* BEGIN Passage given *
Terminator: Genisys

Okay, fine; the character stack will never die.
Okay, fine; the character stack will never die.

“New Mission. New Fate.”

Directed by Alan Taylor
Starring Arnold Schwarzenegger, Emilia Clarke, Jai Courtney and Jason Clarke

In 2029, the human resistance is on the verge of victory over the Skynet AI and its army of machines. In a last ditch attempt to protect itself, Skynet sends a Terminator (Schwarzenegger), a machine disguised as a human, back in time to 1984 to kill Sarah Connor (Clarke), mother of the resistance leader John Conner (the other Clarke), while John sends a lone soldier, Kyle Reese (Courtney) to save her.

So far, so The Terminator, but this time the Terminator is stopped by an older version of the same model (also Schwarzenegger), and Reese sees John attacked by another Terminator (Matt Smith, so for a moment it looked like the Doctor was just fucking around with the humans’ time experiments) just as he is sent through time. In 1984 he is rescued by a militarised Sarah Connor and the ‘Pops’ Terminator from a shapeshifting T-1000, then travels with Sarah to 2017, following a new set of memories to hunt down and destroy a new Skynet, manifesting as a ‘killer app’ called Genisys with a new timetable for Judgement Day (if you’ve not seen the original films, are you following any of this?)

In 2017, a new enemy appears. John Connor, transformed into a new kind of Terminator and determined to see Judgement fall.
* END Passage given *
* BEGIN Information provided *
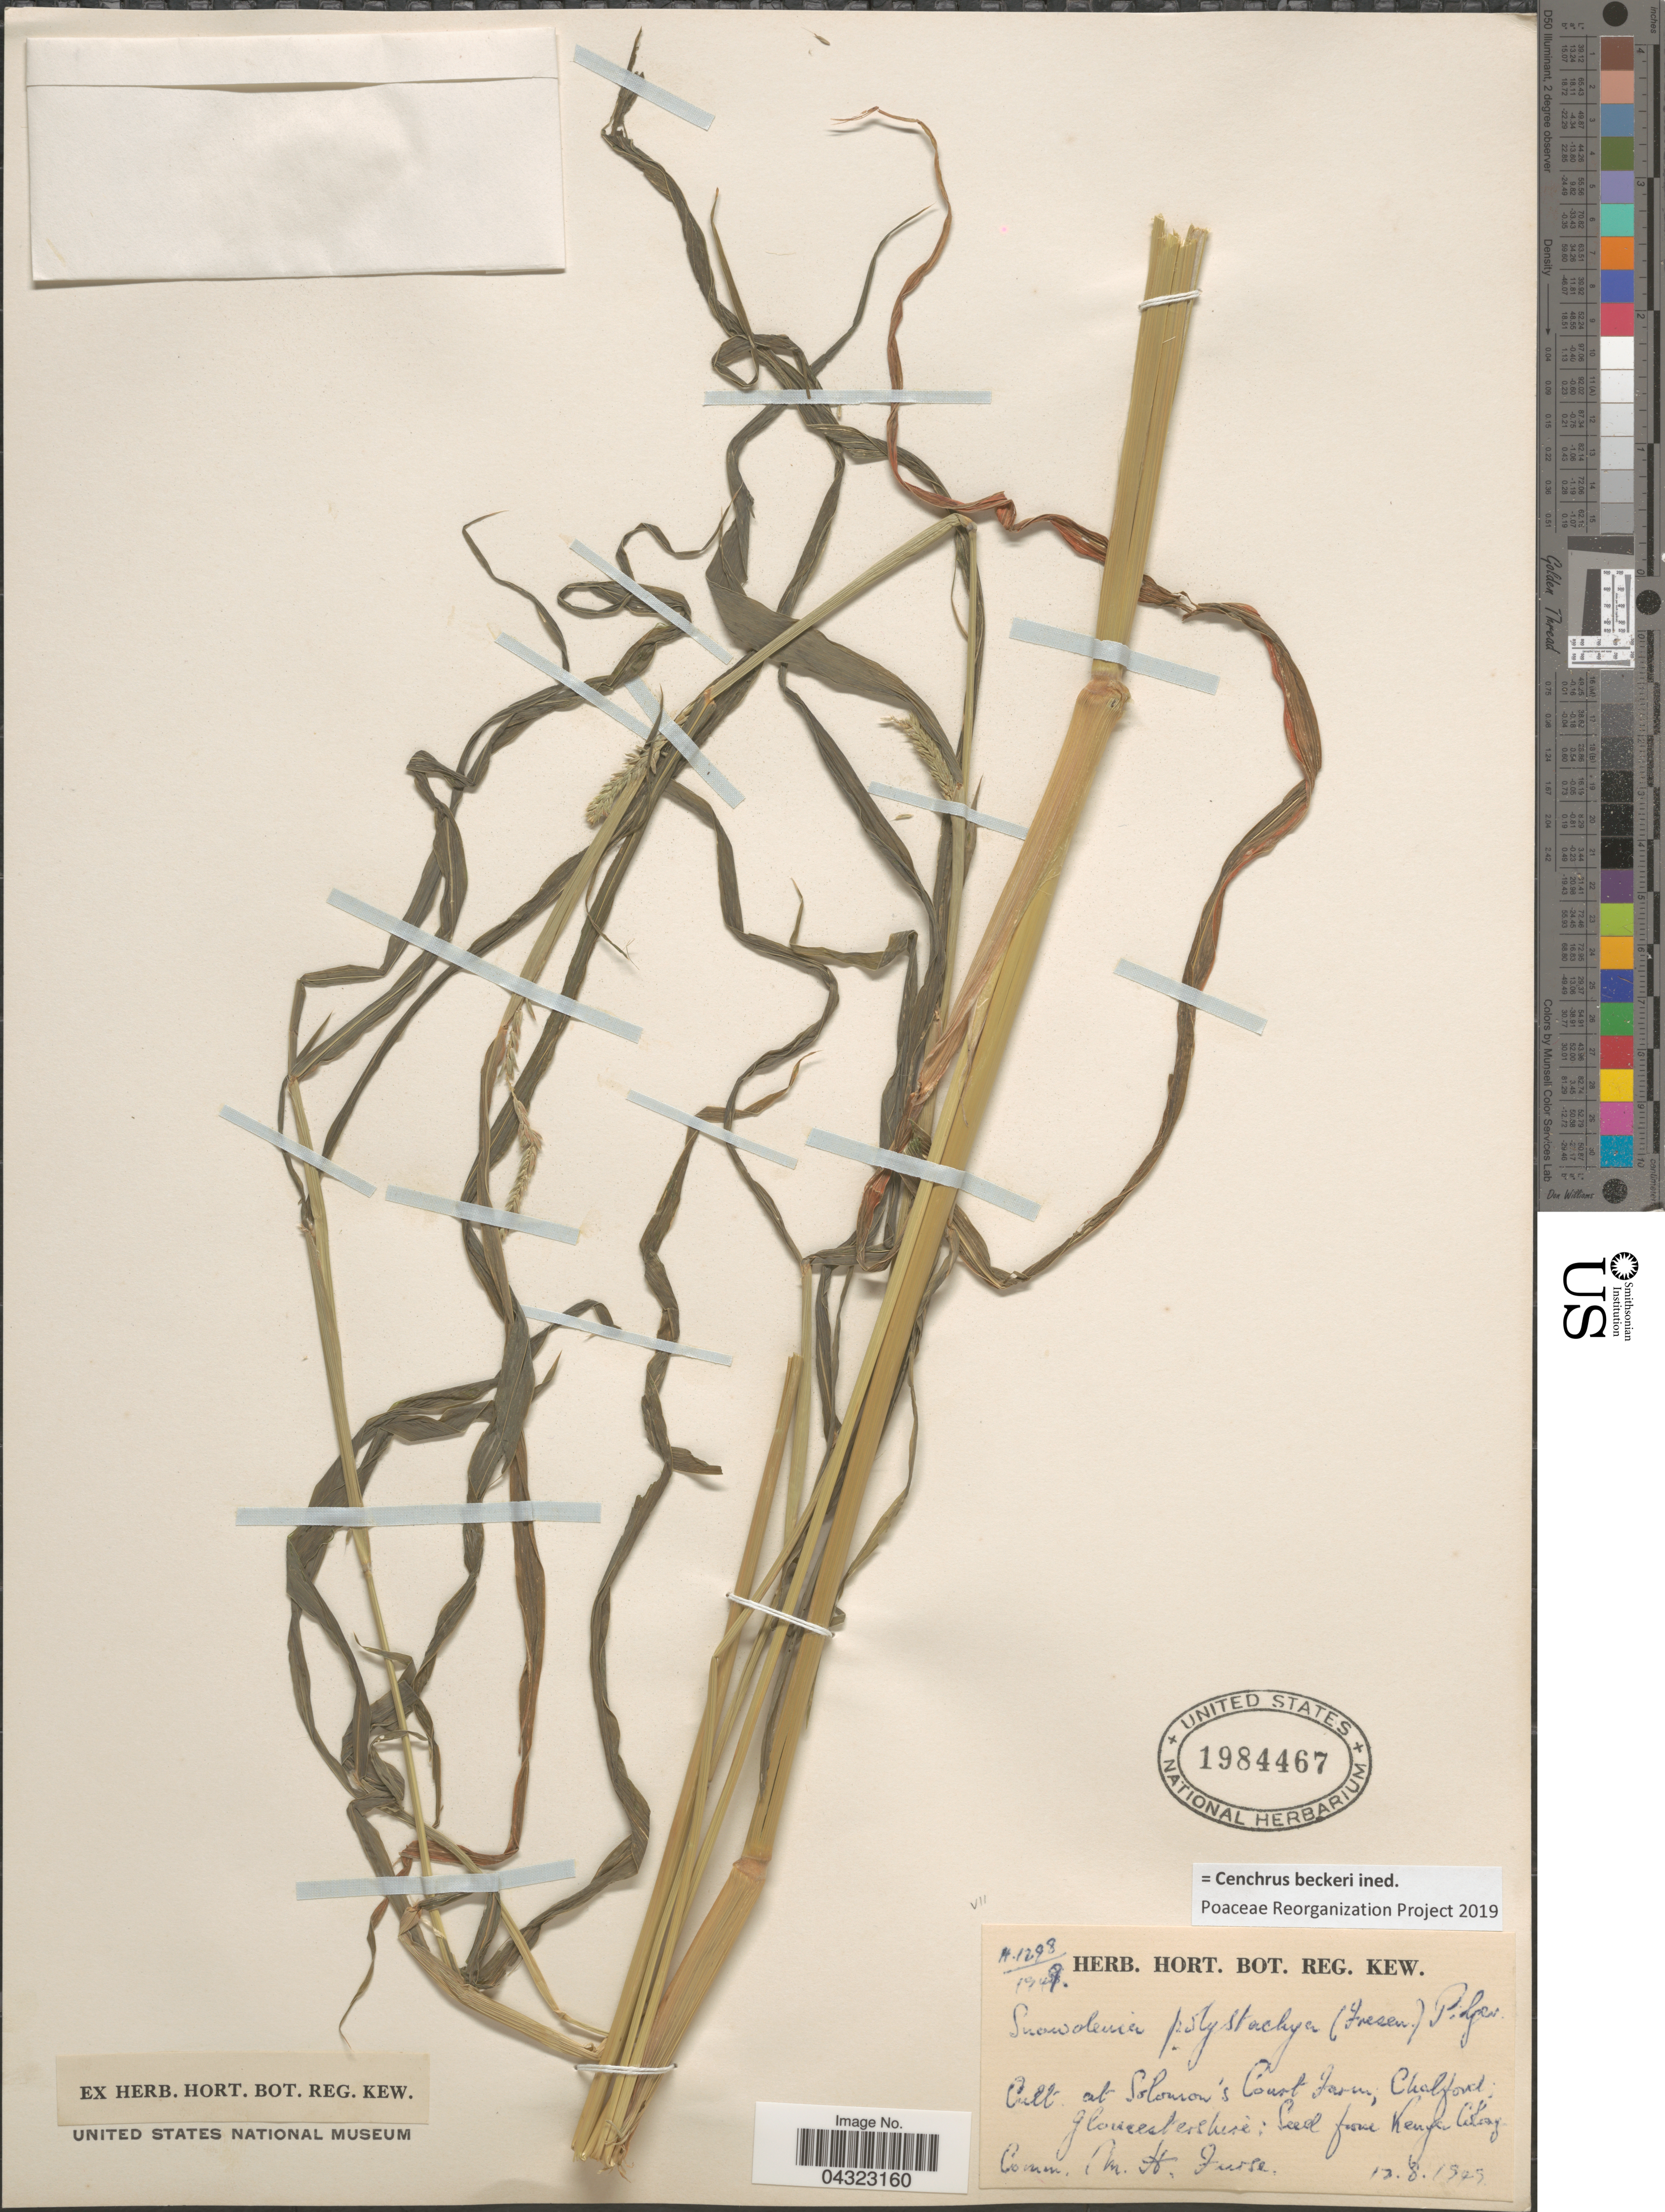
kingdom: Plantae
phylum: Tracheophyta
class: Liliopsida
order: Poales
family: Poaceae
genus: Cenchrus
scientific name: Cenchrus beckerii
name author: ined prp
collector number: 1298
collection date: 1945-08-12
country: United Kingdom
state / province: England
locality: Cult. at Solomon's Coast Farm; Chalford: Gloucestershire.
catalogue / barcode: US 1984467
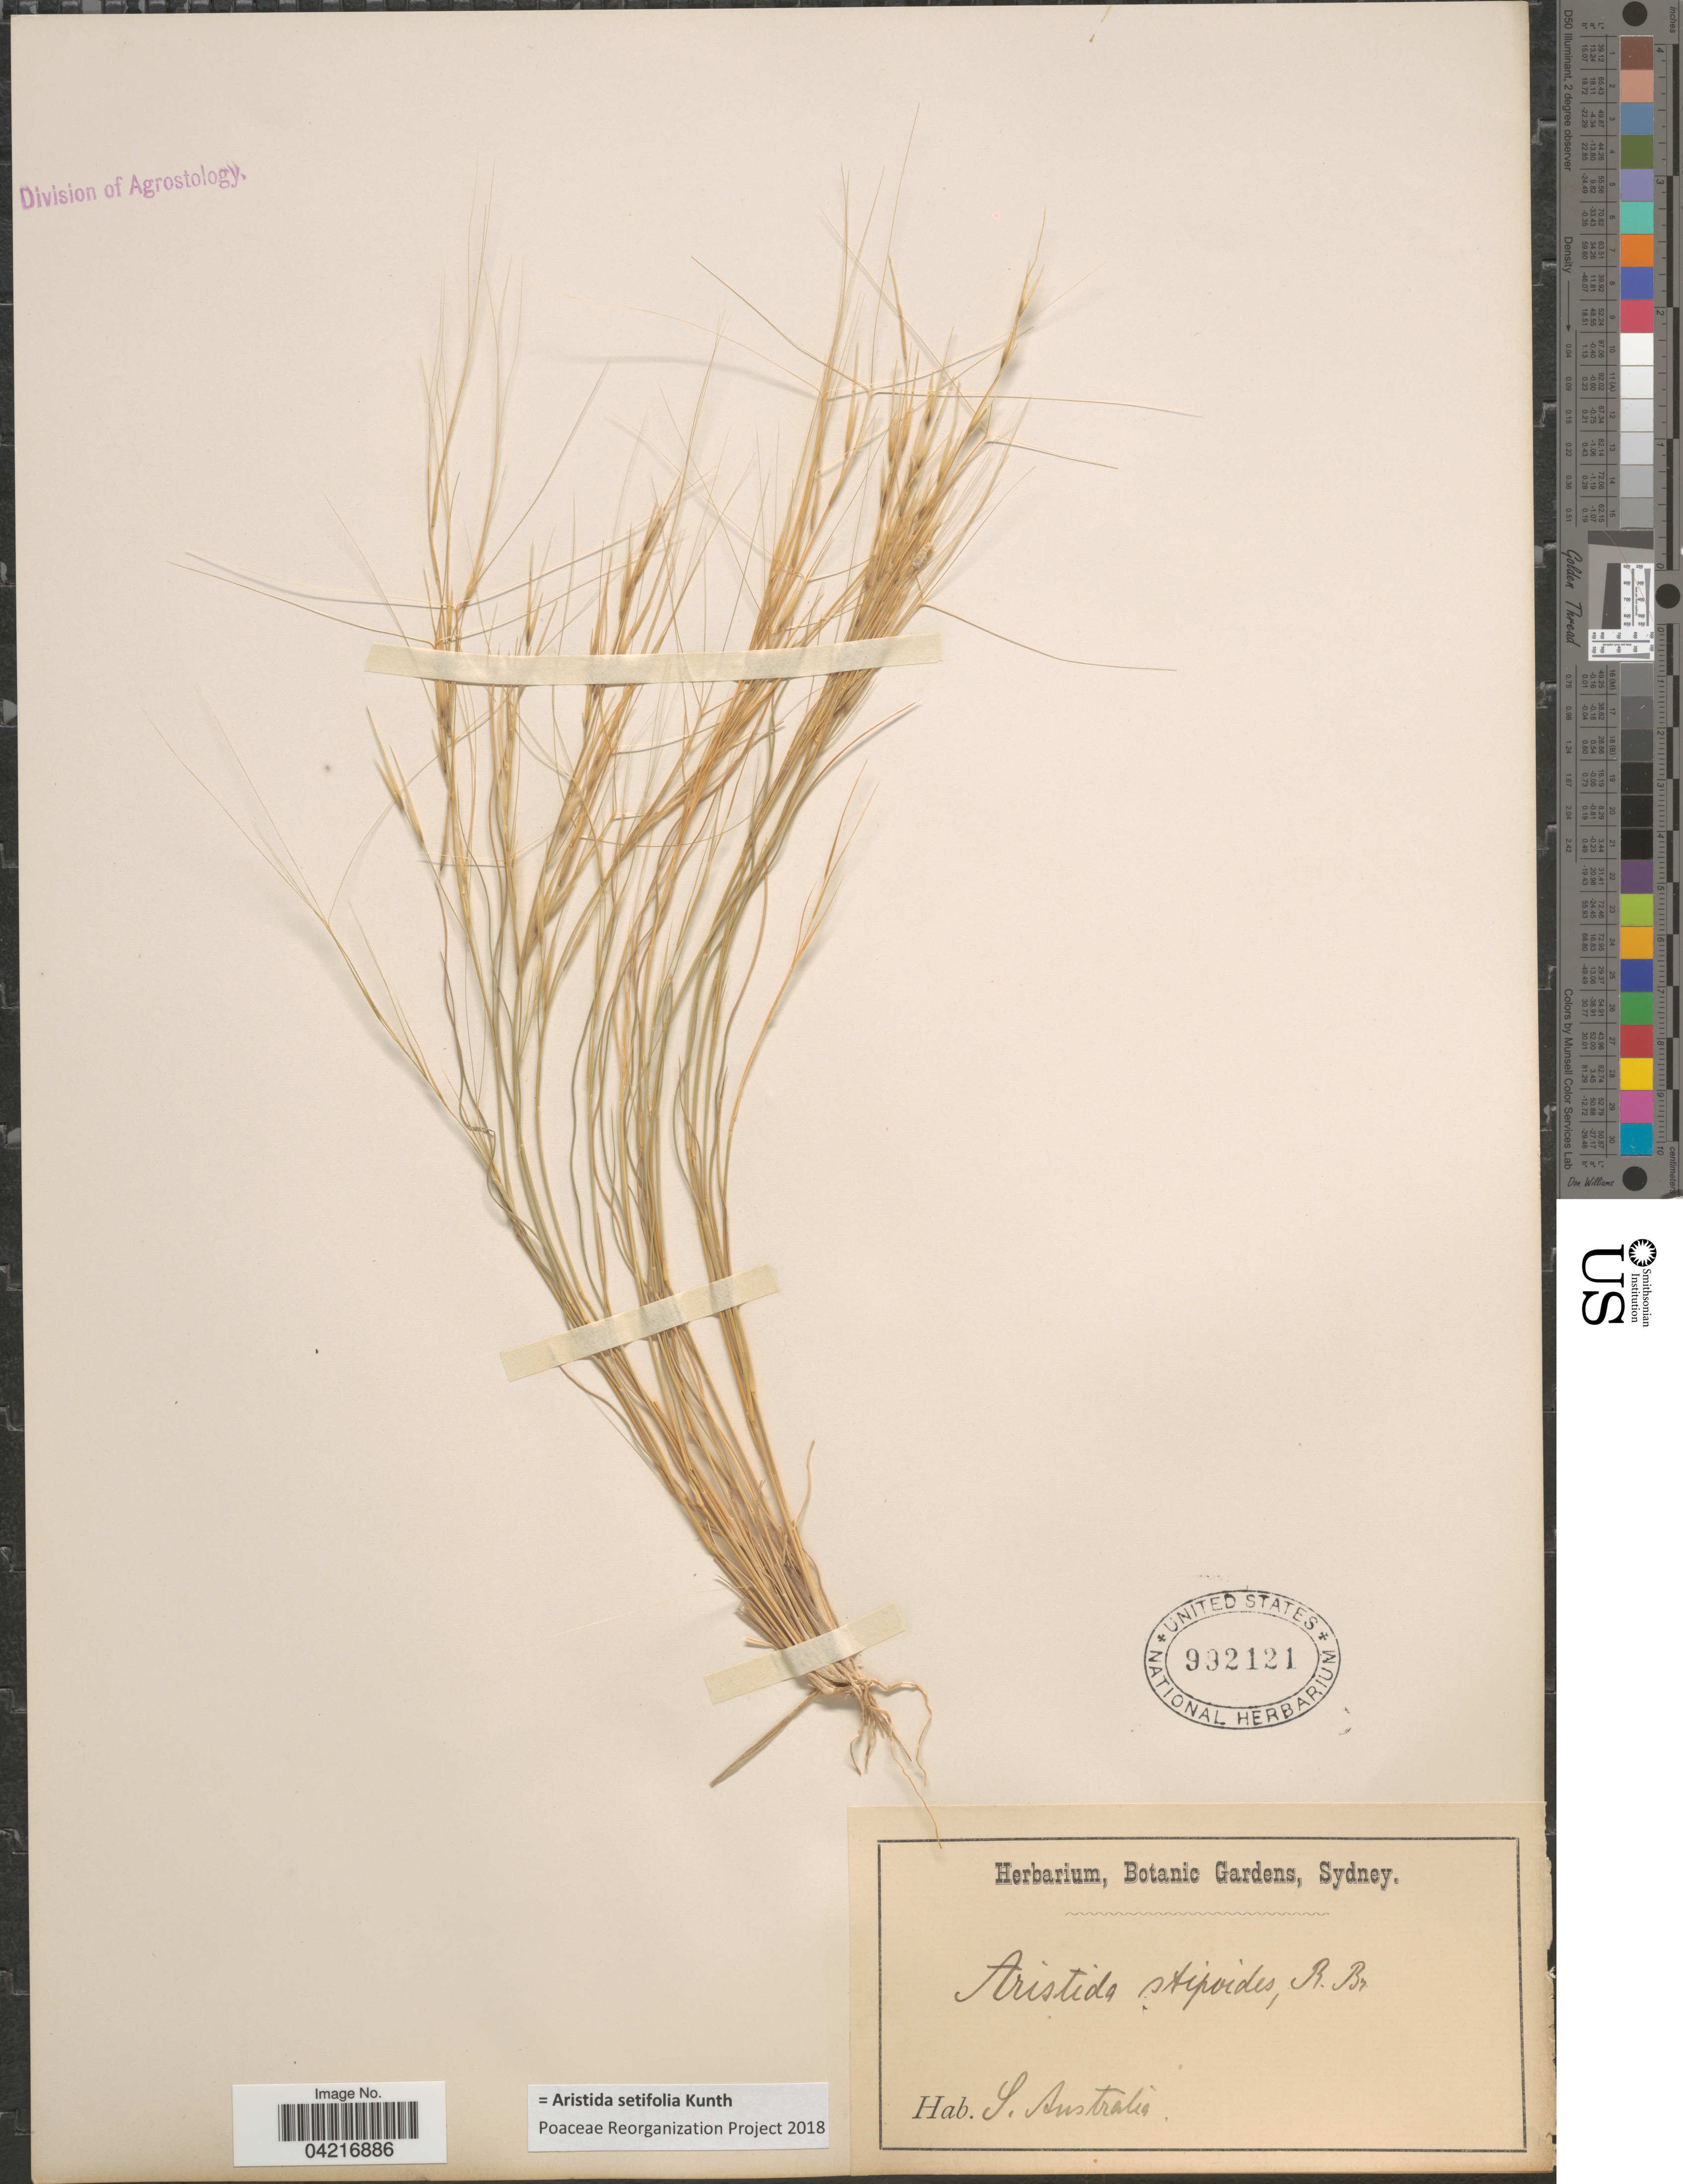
* END Information provided *
## [Given request A]
Copy the part of the Terminator: Genisys review that begins at the words "In 2029, the" and stops after the words "to save her.".
## [Given request B]
Rewrite the entries from the line that has "collection date: 1945-08-12" through the end of the entries, with "locality" changed to "site" and all else unchanged, and leave the pictures out.

## [Exercise output A]
In 2029, the human resistance is on the verge of victory over the Skynet AI and its army of machines. In a last ditch attempt to protect itself, Skynet sends a Terminator (Schwarzenegger), a machine disguised as a human, back in time to 1984 to kill Sarah Connor (Clarke), mother of the resistance leader John Conner (the other Clarke), while John sends a lone soldier, Kyle Reese (Courtney) to save her.

## [Exercise output B]
collection date: 1945-08-12
country: United Kingdom
state / province: England
site: Cult. at Solomon's Coast Farm; Chalford: Gloucestershire.
catalogue / barcode: US 1984467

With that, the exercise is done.